◆ **Belge metni**
----

Paylaş
BİR yanda Beşiktaş, diğer yanda da Galatasaray.. Fenerbahçe'nin ezeli rakibi olan bu iki kulüp belki de tarihlerinin en derin krizlerinden birini yaşıyorlar..
Fenerbahçe mi?
Fenerbahçe farklı, kadrosunda milyon dolarlık yıldızları barındırıyor, tarihinin en güçlü dönemini yaşıyor. Deyim yerindeyse refah içinde..
İşte bu Fenerbahçe, 15 gün arayla, Beşiktaş'a, Fortis Türkiye Kupasını, G.Saray'a da, Türkiye Süper Lig şampiyonluğunu kaptırıyor.
Peki niye?
Futbol matematik değil. Futbol milyonlarca insanı peşinden sürükleyen sosyolojik bir gerçek. Bu açıdan bakınca, iki kere ikinin dört etmediğini, bir şeylerin eksik ya da yanlış yapıldığı açıkca görünüyor. Futbolda şans faktörü vardır, ama F.Bahçe'nin kaybettiği şampiyonluk sadece şansla açıklanamayacak kadar derin anlamlar ifade etmektedir.
"Ben demiştim" diyerek söze başlayarak kaçan şampiyonluktaki "Daum faktörü"nü dilime dolamayacağım. Bu tartışmanın Fenerbahçe’ye yarar getireceğine inanmıyorum çünkü.
Bu sezon geride kaldı. Fenerbahçe, "Şimdi ne olacak ve ne olmalı"yı tartışmalı. Herkes şapkasını önüne koyup, bağıra bağıra kaçan bu şampiyonluktan bir ders çıkarmalı.
Artık belli oldu, Daum, F.Bahçe'de kalmayacak. Yeni bir hocaya ve yeni bir başlangıca ihtiyacı var sarı lacivertli kulübün.
Hepimizin hayatını tercihlerimiz belirler..
Kulüplerin tercihleri de, kulüplerin standartını..
Fenerbahçe teknik adam konusunda son yıllarda yaşadığı sıkıntılardan gerekli dersleri almalı.
Çünkü geleceğini teknik adam tercihi belirleyecek.
Öngörü mü ve iddia
YILDIRIM Demirören ve Adnan Polat'ın öngörüleri daha mı kuvvetliydi?
Yoksa başka bilmediğimiz şeyler mi yaşandı?
Fenerbahçe antipatisinin etkisi neydi kaçan şampiyonlukta?
Bu soruların yanıtlarını bilmiyorum. Ama bildiğim ve inandığım bir şey var;
Fenerbahçe şu an içinde bulunduğu ruh halinden sıyrılmalı ve kenetlenmelidir. 100. yılına birlik beraberlik içinde girmelidir. Derhal doğru kararlar alınarak gelecek yılın ve yılların planları yapılmalıdır.

----

◆ **Sunulan veriler**
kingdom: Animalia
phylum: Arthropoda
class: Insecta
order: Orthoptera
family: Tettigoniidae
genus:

----

◆ **Yapılması gerekenler**
a. Fenerbahçe yazısına göre Fenerbahçe, Beşiktaş'a hangi kupayı kaptırmıştır?
b. Aşağıdaki ifadelerin Fenerbahçe yazısıyla örtüşüp örtüşmediğini belirtiniz; her biri için evet ya da hayır deyip yazıdaki belirleyici sözleri aynen aktarınız.
(i) Yazar, kaçan şampiyonluktaki "Daum faktörü"nün tartışılmasının Fenerbahçe'ye yarar sağlayacağını düşünmektedir.
(ii) Daum'un Fenerbahçe'de kalmayacağı belli olmuştur.
(iii) Yazara göre Fenerbahçe'nin kaybettiği şampiyonluk yalnızca şansla açıklanabilir.
c. Fenerbahçe yazısında "Kulüplerin tercihleri de, kulüplerin" sözlerini içeren ifadeyle açılıp "adam tercihi belirleyecek." ile kapanan bölümü değiştirmeden döndürünüz.

◆ **Çözülmüş problemler**
a. Fortis Türkiye Kupası

b.
(i) Hayır: "Bu tartışmanın Fenerbahçe’ye yarar getireceğine inanmıyorum çünkü."
(ii) Evet: "Artık belli oldu, Daum, F.Bahçe'de kalmayacak."
(iii) Hayır: "F.Bahçe'nin kaybettiği şampiyonluk sadece şansla açıklanamayacak kadar derin anlamlar ifade etmektedir."

c.
Kulüplerin tercihleri de, kulüplerin standartını..
Fenerbahçe teknik adam konusunda son yıllarda yaşadığı sıkıntılardan gerekli dersleri almalı.
Çünkü geleceğini teknik adam tercihi belirleyecek.